The monetarists of the 80s believed this anti – labour policey somehow worked as we in a oil glut at that time (partially because of 70s oil shock investments)
The result of these efforts involved a transfer of wealth but at the expense of capital stock (North Sea depletion) rundown.
Capital rules Labour Ok ……. at least since the Industrial revolution got going.

@Paul Quigley
Our world view from our vantage point of an island in the Atlantic is bounded by the shores of the North Atlantic (Germany intrudes occasionally). France has islands in the Mediterranean along with 560 Km of Mediterranean shoreline a six hour drive using good roads. Roman Gaul lasted 500 years and left an impact on France no less that the Catholic Church did on Ireland. Nowadays the French are secular with a vengeance but the social mores will continue for centuries. They embrace non religion with the same fervour they embraced religion. There is still hope for ireland.

The cohesive families which we still have in Ireland are a result of weak governments and a lack of trust in government and other national institutions particularly the banks. The oldest son staying at home to support the mother and run the family business is an obligation that has to be honoured around the Mediterranean (80 countries). Abhorring debt is another Med. trait, which is why Italian families in particular have little mortgage debt. Spain overbuilt to sell to foreigners so their developers, builders and banks were hit hard in the liquidity crunch which became the systemic and prolonged collapse of demand.

There was a time in Ireland when debt was considered to be evidence of moral failure, a need for immediate gratification and to be used only for non depreciating assets. Indeed the banks were looked upon as parasites who changed contracts at will. When I was young I heard all this described by my parents on a blow by blow basis as we sold a lot on tick.

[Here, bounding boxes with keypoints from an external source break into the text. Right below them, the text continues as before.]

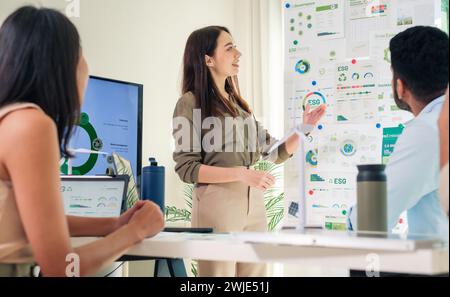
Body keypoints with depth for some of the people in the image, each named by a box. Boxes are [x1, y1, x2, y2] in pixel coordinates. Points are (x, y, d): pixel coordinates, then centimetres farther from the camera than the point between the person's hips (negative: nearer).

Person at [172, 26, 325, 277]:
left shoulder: (239, 104, 16)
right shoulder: (191, 103, -4)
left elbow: (276, 153, 17)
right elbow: (187, 168, -12)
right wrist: (241, 173, -19)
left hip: (254, 204, 6)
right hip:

The problem was farmers who then loaded up at the bank and if the price of pigs collapsed the bank had no compunction about threatening foreclosure. Having relationships with customers that went back generations my parents could not issue similar threats but did use moral suasion. Families helping families is bred in the bone in rural Ireland and is based on relationships going back over 75 years. Them were the days when people said what they meant and meant what they said and a handshake was better than a hundred pages of solicitor approved and bank signed contracts. The taxpayers were also not put on earth to bail out business deals gone bad.

The basic VAT rate increased by c. 10% i.e. 2of 21. Did Ernst&Young audit these figures?.